A newly discovered comet appears to have originated from outside the solar system, said NASA's Jet Propulsion laboratory (JPL) in a release.
The object, designated C/2019 Q4, was discovered on Aug. 30, 2019, by Gennady Borisov at the MARGO observatory in Nauchnij, Crimea.
The official confirmation that comet C/2019 Q4 is an interstellar comet has not yet been made, but if it is, it would be only the second such object detected.
The first one, 'Oumuamua, was observed and confirmed in October 2017.
The new comet is still inbound toward the sun, but it will remain farther than the orbit of Mars and will approach no closer to Earth than about 300 million kilometres, said JPL.
After the initial detections of the comet, Scout system, which is located at JPL in Pasadena, California, automatically flagged the object as possibly being interstellar.

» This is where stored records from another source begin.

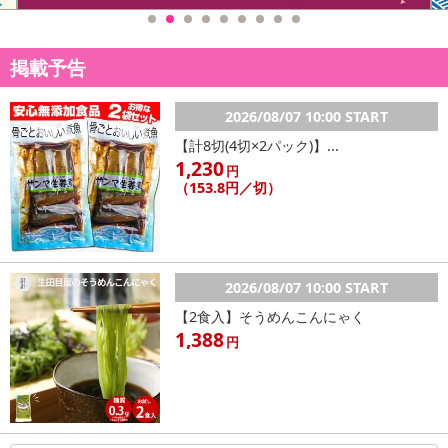
掲載予告
2026/08/07 10:00 START
【計8切(4切×2パック)】...
1,230
円
（153.8円／切）
2026/08/07 10:00 START
【2食入】そうめんこんにゃく
1,388
円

Davide Farnocchia of NASA's centre for Near-Earth Object Studies at JPL worked with astronomers and the European Space Agency's Near-Earth Object Coordination centre to obtain additional observations, and worked with the NASA-sponsored Minor Planet centre to estimate the comet's precise trajectory and determine whether it originated within the solar system or came from elsewhere in the galaxy.
According to JPL, the comet is currently 420 million kilometres from the sun and will reach its closest point, or perihelion, on Dec. 8, 2019, at a distance of about 300 million kilometres.
"The comet's current velocity is high, about 150,000 kph, which is well above the typical velocities of objects orbiting the sun at that distance," said Farnocchia.
"The high velocity indicates not only that the object likely originated from outside our solar system, but also that it will leave and head back to interstellar space," he said.